An odd recording, this. And I use the word ‘odd’ deliberately and without negative judgement.
Six Degrees of Separation is odd because, well—we just don’t get that many bluegrass albums built around one man’s banjo creations. Steve Wilson is a recognized master at building the 5-string banjo, and this album brings together a few banjo professionals—Dale Perry, Gena Britt, and Tony Wray—to demonstrate the sound of the Wilson banjo. Wilson plays on the majority of the album’s tracks, and I gotta say, not only do the banjos used sound great, so does the album in its entirety.
Wilson Banjo Co. is a bluegrass band although this release showcases many of the friends and musicians that Steve Wilson has encountered. South Carolina-based, Steve Wilson’s name is found on many recordings as an engineer and he has played with Dale Ann Bradley and Deeper Shade of Blue. Just a few seconds of listening to Sarah Logan’s voice lets one know she is someone special, and bassman Michael ‘Porkchop’ Branch keeps the beat moving forward steadily.
The album opens with a killer pair, the atmospheric and alluring “When the Crow Comes Down” and a cover of Hot Rize’s “Midnight on the Highway.” Logan has an exceptional voice, earthy and still absolutely note perfect.
Mid-set she brings a Melanie and Steve Wilson song to life. The gentle and sweeping “Colours of My Life is a lovely song given a delicate performance, with Dale Ann Bradley and Dale Perry being heard within the vocal harmony of “Just a Few More Miles,” unsurprisingly the highlight of the album for this listener. Donna Hughes’ “Autumn Leaves” also sounds quite special as sung by Logan while Toby Lightman and Marc Copely’s “Long Hard Day” receives two interpretations, one with Wilson on banjo, the second with Tony Wray mixed in. Did I mention that Sarah Logan can sing?

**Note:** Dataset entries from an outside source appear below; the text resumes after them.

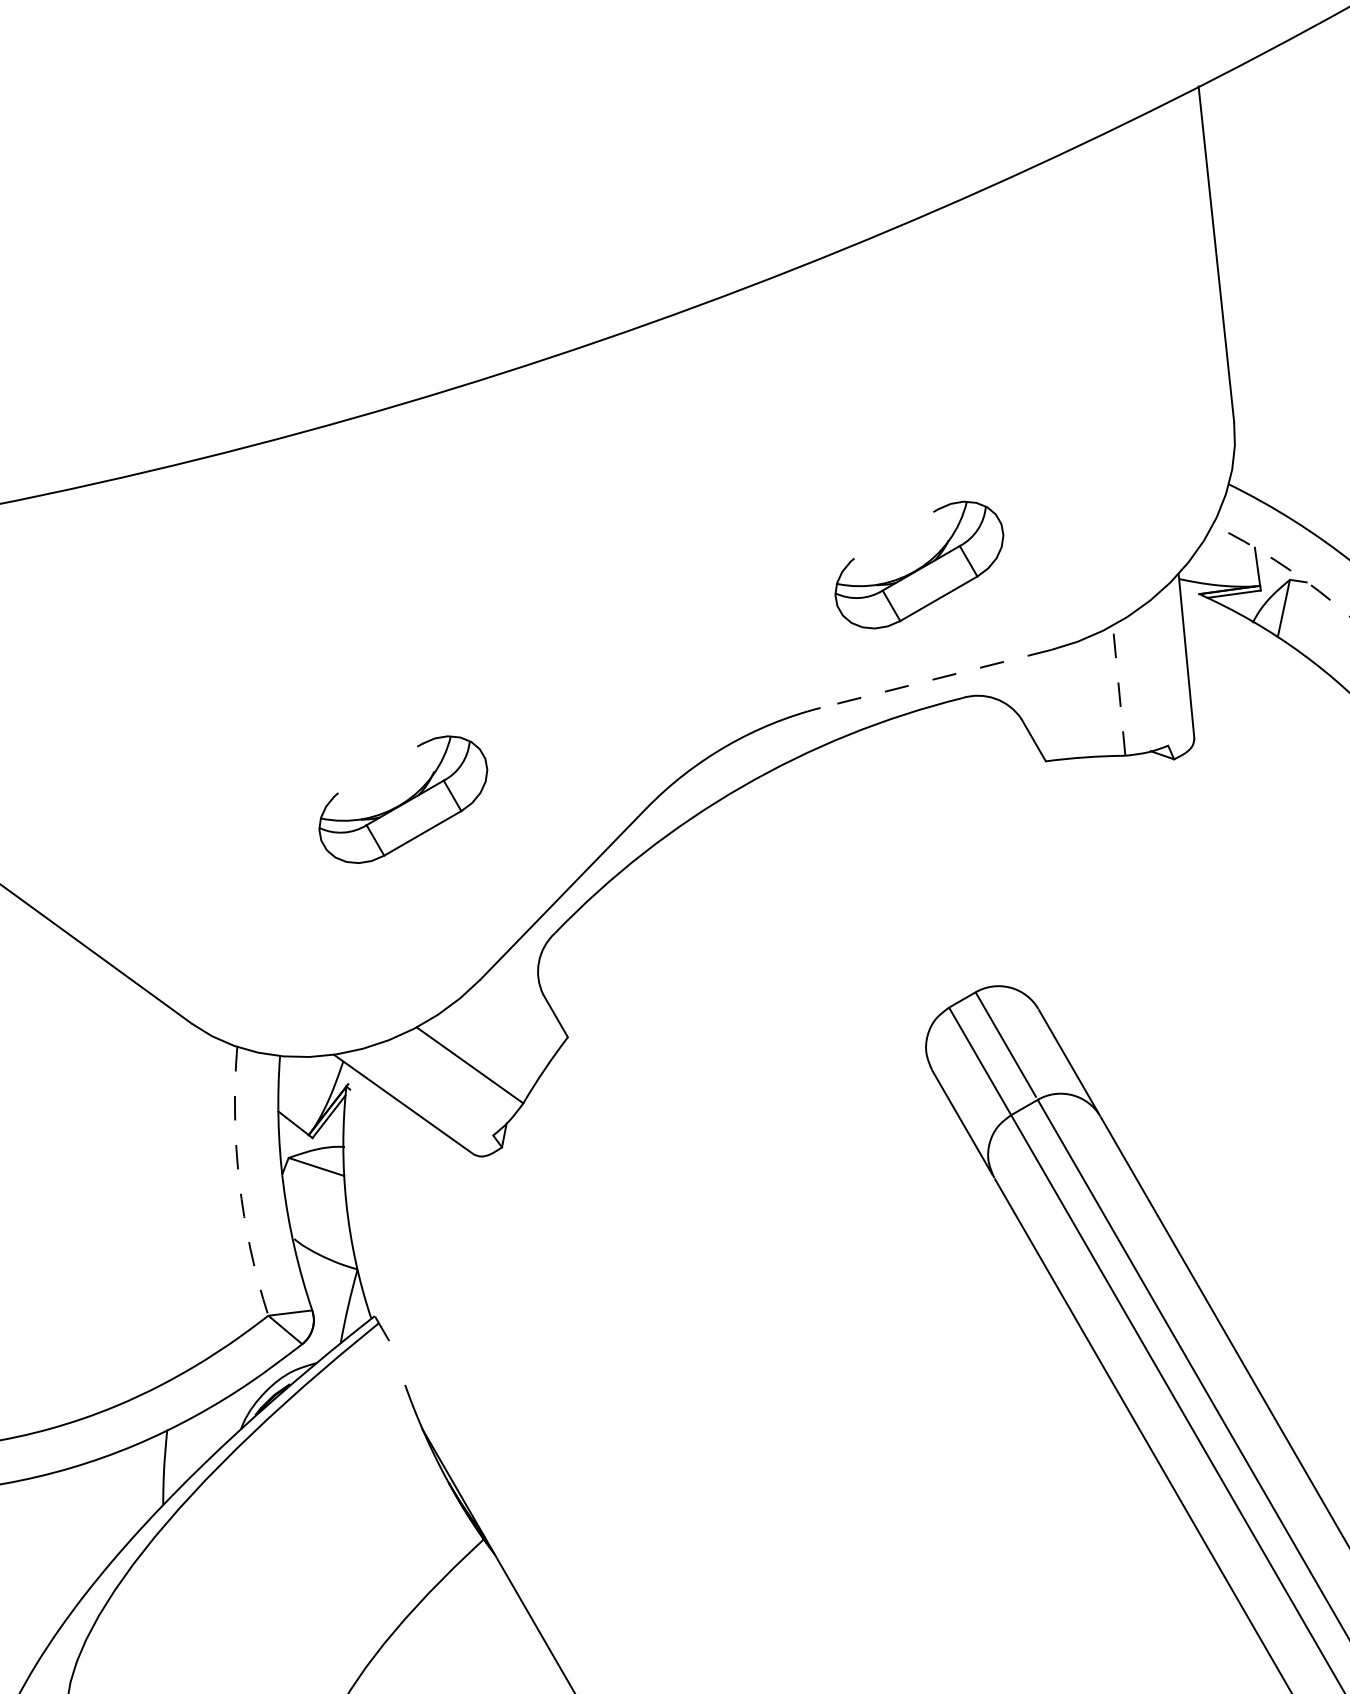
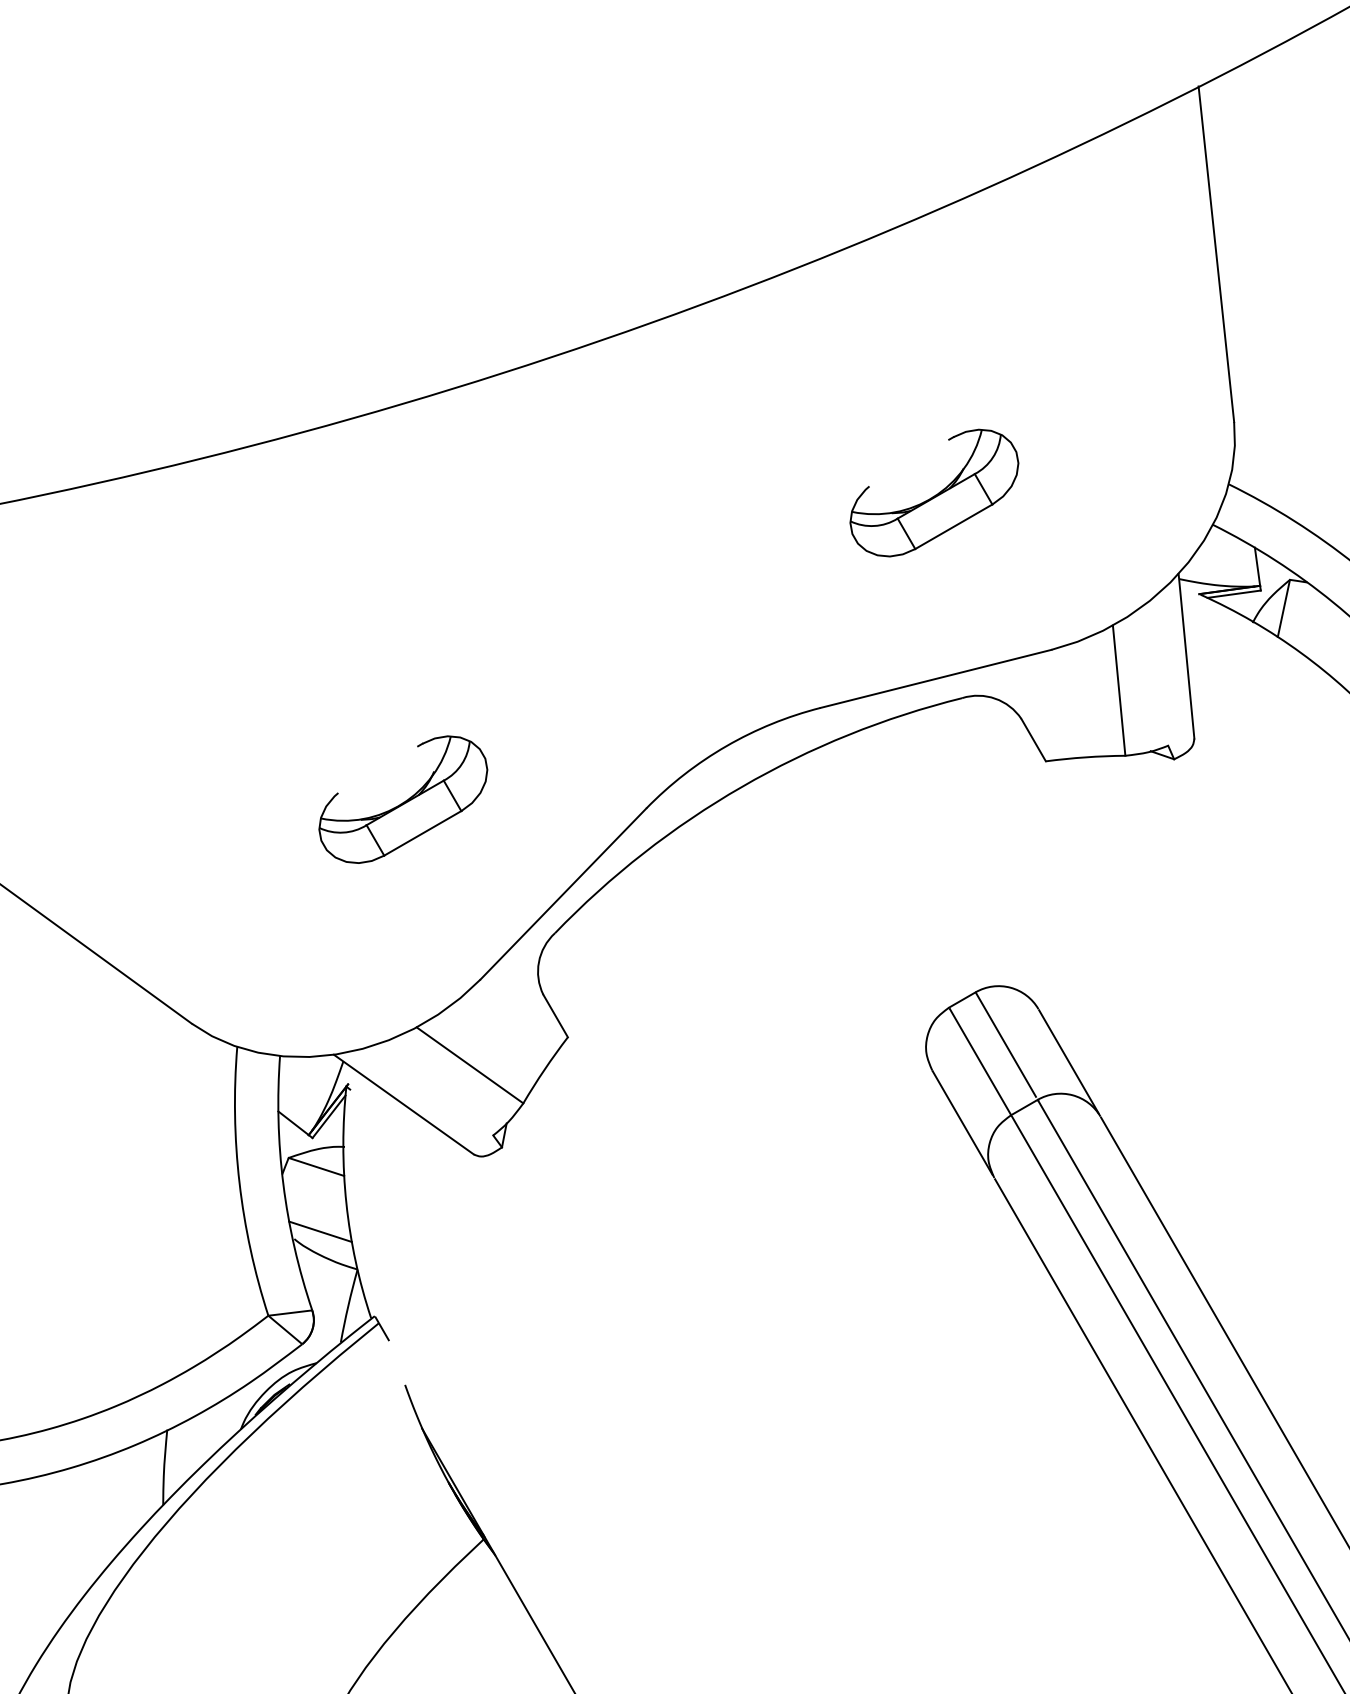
part at (919, 564) position: (919, 564) -> (934, 492)
arc at (1284, 566): dashed -> solid
line at (935, 679): dashed -> solid
line at (1119, 690): dashed -> solid
arc at (239, 1182): dashed -> solid
line at (320, 1231): none -> present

Guest Clay Hess sings another original from the Wilsons, “She’s A Gambler”—another really interesting and well-written number—while Shawn Lane brings his smooth lead to a faith-based number, “The Ambassador.” Additional highlights are Severin Theinert’s lead singing on his “Old Fashioned Ways” and Colton Rudd’s performance of “Wrong Turn That Led Me To You,” written by Steve and Brittany Wilson.
And, in case all that doesn’t sound good enough to draw your attention, Michael Cleveland fires up his fiddle on the instrumental “Issaqueena” (a piece that showcases Wilson’s playing) which also features Alan Bibey, while reigning IBMA Fiddle Player of the Year Deannie Richardson plays fiddle on the mood-establishing “When the Crow Comes Down.” Richard Bennett plays much of the lead guitar.
Wilson Banjo Co.’s Six Degrees of Separation has an unusual premise, but is inarguably a stunning bluegrass release. Sarah Logan is a vocalist for the ages and Steve Wilson can and does pick with the best. ‘Musician-driven’ the one-sheet states; I would add ‘song-focused and vocally-impressive’ to this most enjoyable collection. Unquestionably, one of the bluegrass highlights of 2021 at Fervor Coulee.